2. Tenant Registration of Your App
Until the TAP program hit public preview the only way to do this was with an email to special team at Microsoft, but now with this portal developers and automate this process which is great.
You can see once you sign into the portal, you have the option to use an existing Azure AD app like we created in step one, or have it do step 1 and 2 at the same time. I will caution you if you do both at the same time you wind up with a couple of things that aren't awesome in my experience.
1. Your site name instead of being something lik emytapapp.azurewebsites.com, will likely be a guid instead, which is fine if you have 1 app, but trying to find your app in a sea of guids if you multiple later, is not optimal. You can still find it by name, but it's just ugly to look at.
2. The second issue with doing it all at once is you will wind up with if you use the portal for both steps, is the client secret password will have a 2 year lifetime. If you doing a demo app that is probably fine, and you can go and delete it, and create one that lasts forever later, but it's something to think about if this is production app. The last thing you want is one more cert expiration to track.
3. The SFB endpoint for your app
It's very important to do the steps in order, because you will need things from 1 and 2 before you can create 3. Before you can do step 3 you will need a couple of things.
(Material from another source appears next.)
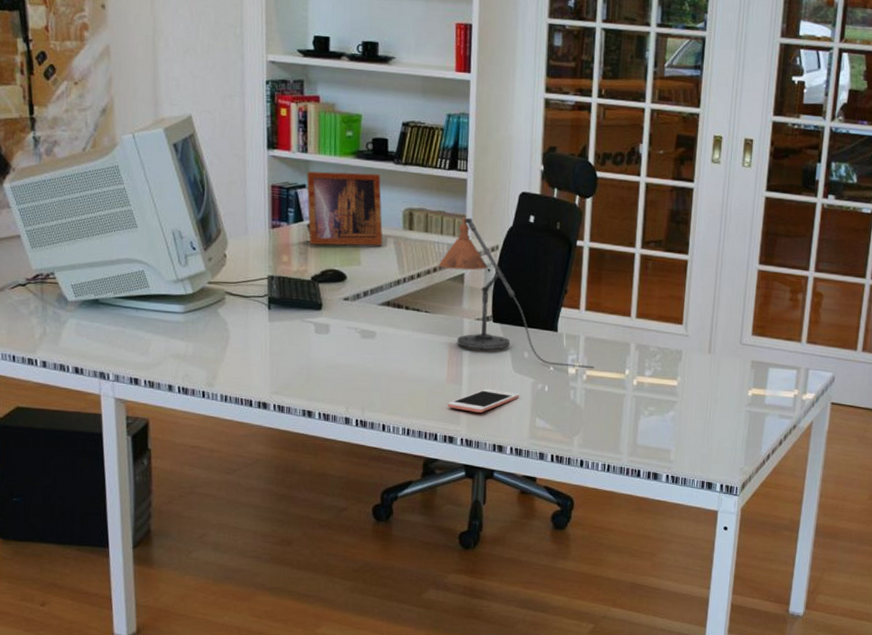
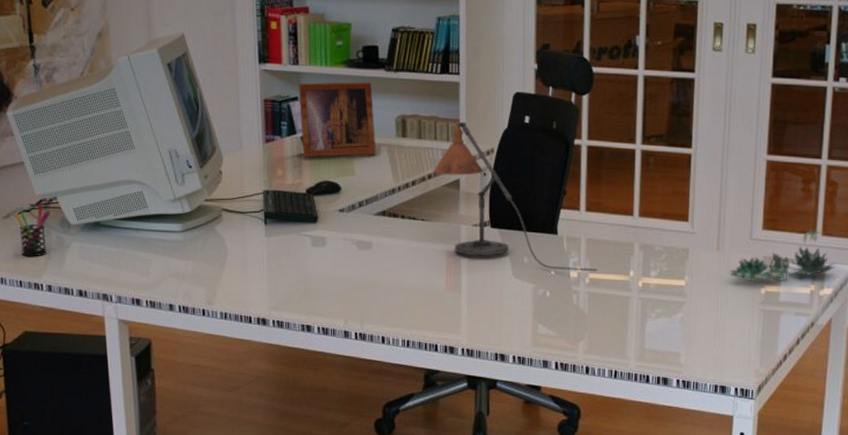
pen holder: none [9,279,47,332] -> present [15,205,50,257]
cell phone: present [448,388,519,413] -> none [447,296,520,321]
succulent plant: none [718,337,818,385] -> present [728,230,835,282]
First go ahead and do the admin tenant consent. Once you have that done, make sure you have the ability to use powershell against your SFB tenant. If you don't refer to these articles.
When you are ready the command you will use will look something like this.
New-CsOnlineApplicationEndpoint -Uri -ApplicationId -Name -PhoneNumber
You don't have to add the phone number right away, or at all if you doing say an IM only type app. If you want voice, right now the only way to get it to your SE is with a purchased PSTN number from your SFB cloud portal. You should pick a number of type service number to accommodate your application.